Almost 4,000 Punished in Crimea for ‘Compulsory Self-Isolation Regime’ Violation

On May 18, in Crimea, the regime of compulsory “self-isolation” which in fact forbade leaving the house without “special necessity”, was cancelled. Such restrictions have been in force in Crimea since the beginning of April. In particular, Crimeans were fined during this period because, according to the police, “they were at a significant distance exceeding 100 m from their place of residence.”

The experts of the Crimean Human Rights Group monitored the sites of the “courts” of Crimea. Within this period, at least 5,211 administrative reports drawn against the peninsula residents, were sent to the “courts” . The punishment verdicts were issued in 3,947 of them. 1,078 administrative proceedings are still awaiting a decision.

In 67 cases, the “courts” of the first instance ruled to dismiss the case. In the “courts” of the second instance, a total of 38 appeals against decisions on fines were considered, and in only one case the decision was canceled.

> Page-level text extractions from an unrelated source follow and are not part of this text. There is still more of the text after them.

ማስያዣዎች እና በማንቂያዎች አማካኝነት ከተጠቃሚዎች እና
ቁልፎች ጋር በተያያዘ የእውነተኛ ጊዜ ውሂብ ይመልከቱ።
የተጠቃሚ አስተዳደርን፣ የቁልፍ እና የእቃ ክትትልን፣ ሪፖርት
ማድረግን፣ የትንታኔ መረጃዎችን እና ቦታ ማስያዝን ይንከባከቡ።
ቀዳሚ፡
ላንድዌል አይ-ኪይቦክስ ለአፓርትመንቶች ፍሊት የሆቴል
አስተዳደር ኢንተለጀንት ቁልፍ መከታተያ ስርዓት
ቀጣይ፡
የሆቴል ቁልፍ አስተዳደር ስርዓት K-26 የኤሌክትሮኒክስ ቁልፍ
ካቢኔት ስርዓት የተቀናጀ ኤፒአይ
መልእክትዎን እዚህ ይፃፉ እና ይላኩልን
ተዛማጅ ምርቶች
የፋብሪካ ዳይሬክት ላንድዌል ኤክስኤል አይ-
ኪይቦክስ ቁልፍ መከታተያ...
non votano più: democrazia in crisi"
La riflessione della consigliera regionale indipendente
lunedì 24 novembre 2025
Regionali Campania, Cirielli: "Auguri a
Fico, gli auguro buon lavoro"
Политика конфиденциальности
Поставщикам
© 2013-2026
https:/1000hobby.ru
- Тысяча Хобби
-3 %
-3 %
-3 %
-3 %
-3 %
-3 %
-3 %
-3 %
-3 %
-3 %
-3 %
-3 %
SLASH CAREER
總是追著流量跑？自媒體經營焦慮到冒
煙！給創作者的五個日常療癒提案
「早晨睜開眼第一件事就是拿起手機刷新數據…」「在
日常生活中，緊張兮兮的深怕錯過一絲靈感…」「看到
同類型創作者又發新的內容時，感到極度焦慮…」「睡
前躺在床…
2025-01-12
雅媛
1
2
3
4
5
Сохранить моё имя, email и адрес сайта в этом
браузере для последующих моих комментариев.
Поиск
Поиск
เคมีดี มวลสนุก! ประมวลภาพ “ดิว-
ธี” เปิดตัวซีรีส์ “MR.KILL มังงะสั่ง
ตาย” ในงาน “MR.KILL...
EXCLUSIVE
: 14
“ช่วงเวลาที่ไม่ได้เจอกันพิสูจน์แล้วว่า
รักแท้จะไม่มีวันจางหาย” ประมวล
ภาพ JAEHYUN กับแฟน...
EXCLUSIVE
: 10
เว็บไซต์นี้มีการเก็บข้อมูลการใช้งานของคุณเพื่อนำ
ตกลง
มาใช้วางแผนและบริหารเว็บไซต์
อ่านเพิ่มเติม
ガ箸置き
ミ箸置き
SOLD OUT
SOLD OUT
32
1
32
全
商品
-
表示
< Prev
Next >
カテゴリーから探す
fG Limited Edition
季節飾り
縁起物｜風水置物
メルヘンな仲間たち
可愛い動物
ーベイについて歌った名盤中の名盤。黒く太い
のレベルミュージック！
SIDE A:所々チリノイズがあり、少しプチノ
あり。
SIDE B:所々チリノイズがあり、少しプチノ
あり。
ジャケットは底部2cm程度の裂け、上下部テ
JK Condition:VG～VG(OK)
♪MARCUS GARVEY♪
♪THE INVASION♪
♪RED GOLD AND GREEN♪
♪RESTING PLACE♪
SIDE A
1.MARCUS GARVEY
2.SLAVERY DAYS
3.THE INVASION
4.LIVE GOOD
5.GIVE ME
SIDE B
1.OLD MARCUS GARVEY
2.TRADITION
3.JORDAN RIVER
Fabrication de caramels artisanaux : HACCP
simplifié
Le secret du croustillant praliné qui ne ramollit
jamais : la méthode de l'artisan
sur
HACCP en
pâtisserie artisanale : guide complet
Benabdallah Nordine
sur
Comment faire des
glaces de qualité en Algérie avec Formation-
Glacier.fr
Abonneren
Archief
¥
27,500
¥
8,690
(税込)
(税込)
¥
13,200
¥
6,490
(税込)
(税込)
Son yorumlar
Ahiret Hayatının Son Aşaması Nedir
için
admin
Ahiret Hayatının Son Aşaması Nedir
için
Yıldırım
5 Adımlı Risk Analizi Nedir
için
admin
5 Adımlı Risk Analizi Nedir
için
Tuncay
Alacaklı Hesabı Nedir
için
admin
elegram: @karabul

Only last week 601 punishment verdicts were passed in Crimea under Art. 20.6 and 20.6.1 of the Code of Administrative Offences of the Russian Federation (Failure to comply with the rules of conduct in an emergency or threat of its occurrence).

It should be noted that some Crimean “courts” do not publish information on considering such proceedings, which means that the actual number of administrative penalties for violating the rules on “self-isolation” may be higher.

We would remind that the Crimean Human Rights Group (CHRG) regularly monitors the situation on the response of the occupying authorities of the peninsula to the COVID-19 pandemic in Crimea and publishes weekly reviews. CHRG experts note that the practice of compiling protocols and issuing court decisions under RF CoAO Art. 20.6.1 demonstrates an arbitrary interpretation of the rules of this article. It is important to note that the edict on the “high alert” regime does not explicitly prohibit visiting public places. At the same time, the rule on “self-isolation” is often interpreted by police as an absolute ban on going out.